─── TEXTO PARA LEER ───
Reflexionemos sobre uno de los aspectos de la generación net que, aunque se puede plantear como mito, es una realidad que marca un punto de inflexión clave en las relaciones familiares del siglo XXI dentro de las sociedades desarrolladas, ya que hasta ahora la tecnología (o la ausencia de ella) impedía su plena realización: estoy hablando del control de los padres (o del posible control, una decisión ética en la que después volveremos a incidir) sobre los jóvenes niños y adolescentes de la generación net.
Lo he conversado alguna vez con algunos grupos de alumnos de la ESO , cuando me ha tocado dejar de ser profesor y convertirme en “guardia de seguridad”, impedido de enseñar para que los alumnos que escogen religión (católica) ejerzan su “derecho” a recibir catequesis a costa del erario público. En estas largas clases les he preguntado de manera aséptica sobre el uso del móvil y de la red. Es muy curioso comprobar cómo mientras que los padres no dudan en dotar cuanto antes de teléfonos móviles a sus retoños, tienen muchas más dudas a la hora de permitirles el acceso libre a internet, tal vez precisamente porque a veces los jóvenes pueden escapar mejor del control parental en el ciberespacio que en el “mundo real”, y eso es algo que la sociedad no está dispuesta a permitir.
─── DATOS A PROCESAR ───
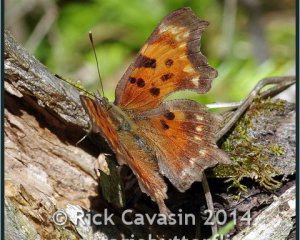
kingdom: Animalia
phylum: Arthropoda
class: Insecta
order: Lepidoptera
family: Nymphalidae
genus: Polygonia
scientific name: Polygonia faunus
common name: Green Comma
───
- _OBJETIVOS_
(1) Según el texto sobre la generación net, ¿por qué el control de los padres sobre los jóvenes marca ahora un punto de inflexión en las relaciones familiares?
(2) Devuelve sin ningún cambio todas las filas de los datos a procesar, desde "kingdom" hasta "common name", y deja fuera la imagen.

- _RESPUESTAS DEL EJERCICIO_
(1) Porque hasta ahora la tecnología, o la falta de ella, impedía que ese control de los padres sobre los niños y adolescentes se pudiera ejercer del todo.

(2)
kingdom: Animalia
phylum: Arthropoda
class: Insecta
order: Lepidoptera
family: Nymphalidae
genus: Polygonia
scientific name: Polygonia faunus
common name: Green Comma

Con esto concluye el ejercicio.